Membaca “Setan Alas”: Saat Horor Vokasi Menjadi Jembatan Solidaritas Alumni



​YOGYAKARTA – Bioskop XXI Empire Jogja pada Minggu (1/3) petang mendadak riuh oleh kehadiran ratusan wajah lintas generasi. Mereka bukan sekadar penikmat sinema arus utama, melainkan keluarga besar Keluarga Alumni Universitas Gadjah Mada (Kagama) yang tergabung dalam komunitas Kagama Nobar Chapter Jogja. Di layar perak, sebuah karya eksperimental bertajuk Setan Alas diputar, menandai titik temu penting antara dukungan moral alumni dan kebangkitan sineas muda dari Sekolah Vokasi UGM.

​Melampaui Sekadar “Jump Scare”
​Film Setan Alas bukanlah sekadar tontonan horor konvensional yang mengandalkan teknik kejut (jump scare) yang usang. Sebagai karya mahasiswa Sekolah Vokasi UGM, film ini berani mengeksplorasi genre meta-horror. Di sini, horor tidak diletakkan sebagai teror visual semata, melainkan sebagai alat refleksi sosial yang mempertanyakan batas antara mitos, trauma, dan kenyataan.


​Keberanian artistik ini mendapat apresiasi tinggi dari pihak kampus. Dekan Sekolah Vokasi UGM menyatakan bahwa karya ini adalah bukti nyata dari kurikulum berbasis praktik yang mumpuni.
​”Kami sangat bangga melihat mahasiswa Vokasi mampu memproduksi karya dengan standar industri yang kompetitif. Setan Alas bukan sekadar tugas akhir, tapi adalah representasi dari kompetensi teknis dan kedalaman berpikir kritis yang kami asah di kelas. Dukungan alumni melalui nonton bareng ini menjadi suntikan semangat luar biasa bagi ekosistem kreatif di kampus kami,” ungkap Dekan Sekolah Vokasi UGM.
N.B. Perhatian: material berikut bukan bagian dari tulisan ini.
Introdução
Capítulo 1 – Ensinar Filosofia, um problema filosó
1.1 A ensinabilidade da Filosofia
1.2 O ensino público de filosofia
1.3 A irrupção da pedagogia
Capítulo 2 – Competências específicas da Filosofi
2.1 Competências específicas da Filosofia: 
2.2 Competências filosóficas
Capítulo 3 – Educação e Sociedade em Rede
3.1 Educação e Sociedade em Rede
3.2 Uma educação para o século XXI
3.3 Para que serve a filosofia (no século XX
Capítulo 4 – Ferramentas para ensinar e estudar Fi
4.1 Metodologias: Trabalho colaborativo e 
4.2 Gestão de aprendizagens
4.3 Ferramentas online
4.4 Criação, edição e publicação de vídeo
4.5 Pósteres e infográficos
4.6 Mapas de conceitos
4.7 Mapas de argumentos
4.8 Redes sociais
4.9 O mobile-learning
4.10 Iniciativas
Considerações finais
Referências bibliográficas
​Sinema sebagai Medium Filantropi
​Namun, daya tarik acara ini tidak berhenti pada estetika visual di layar. Ada misi mulia yang berkelindan di balik tiket yang terjual. Kegiatan yang diikuti oleh 100 peserta ini merupakan bagian dari program fundraising Beasiswa Kagama.
​Ini adalah bentuk nyata dari “Solidaritas Tanpa Sekat”. Melalui tiket nonton bareng, para alumni secara tidak langsung berinvestasi pada masa depan adik-adik tingkat mereka. Wasekjen PP Kagama, Destina Kawanti, yang turut hadir dalam acara tersebut, menekankan pentingnya kreativitas dalam penggalangan dana sosial.
​”Kagama terus berupaya mencari formula yang segar untuk mempererat silaturahmi sekaligus memberi manfaat nyata. Melalui Kagama Nobar, kita tidak hanya bernostalgia atau sekadar menonton, tapi kita sedang merawat harapan. Dana yang terkumpul dari apresiasi film mahasiswa ini akan dialokasikan sepenuhnya untuk Beasiswa Kagama, memastikan adik-adik kita yang berprestasi namun terkendala biaya tetap bisa menuntaskan mimpinya di Bulaksumur,” ujar Destina Kawanti.

​Menjaga “Darah Juang”
​Kehadiran komunitas Kagama Nobar Chapter Jogja ini juga menjadi pengingat akan pentingnya menjaga kohesi sosial antar-alumni. Di tengah kesibukan profesional masing-masing, ruang gelap bioskop justru menjadi tempat yang terang untuk menyalakan kembali semangat pengabdian.
​Meminjam semangat “Darah Juang”, kegiatan ini membuktikan bahwa pengabdian alumni tidak harus selalu kaku dalam bentuk formalitas organisasi. Dengan memilih XXI Empire sebagai lokasi pemutaran, Kagama memberikan legitimasi bahwa karya kampus memiliki kualitas yang mampu bersaing di ruang publik profesional.

​Acara nonton bareng Setan Alas pada akhirnya adalah sebuah manifesto kecil tentang bagaimana sebuah ekosistem pendidikan seharusnya bekerja: yang muda berkarya dengan berani, dan yang senior mendukung dengan sepenuh hati. Dari kursi bioskop, Kagama telah menunjukkan bahwa cinta pada almamater bisa diekspresikan lewat banyak cara, termasuk lewat sebuah film horor yang justru membawa pesan harapan.